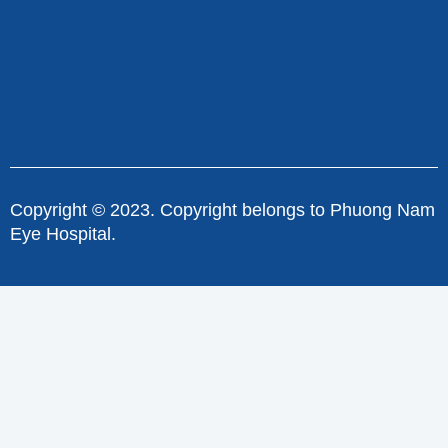
Copyright © 2023. Copyright belongs to Phuong Nam
Eye Hospital.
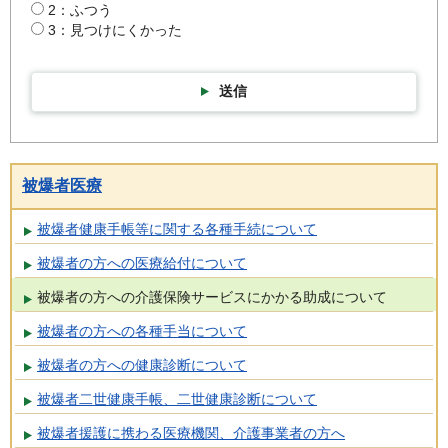
2：ふつう
3：見つけにくかった
送信
被爆者医療
被爆者健康手帳等に関する各種手続について
被爆者の方への医療給付について
被爆者の方への介護保険サービスにかかる助成について
被爆者の方への各種手当について
被爆者の方への健康診断について
被爆者二世健康手帳、二世健康診断について
被爆者援護に携わる医療機関、介護事業者の方へ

Problem to work on |
Write out all the text of the material above, line for line and without any changes, and leave the pictures out.

Task solution |
Copyright © 2023. Copyright belongs to Phuong Nam
Eye Hospital.
2：ふつう
3：見つけにくかった
送信
被爆者医療
被爆者健康手帳等に関する各種手続について
被爆者の方への医療給付について
被爆者の方への介護保険サービスにかかる助成について
被爆者の方への各種手当について
被爆者の方への健康診断について
被爆者二世健康手帳、二世健康診断について
被爆者援護に携わる医療機関、介護事業者の方へ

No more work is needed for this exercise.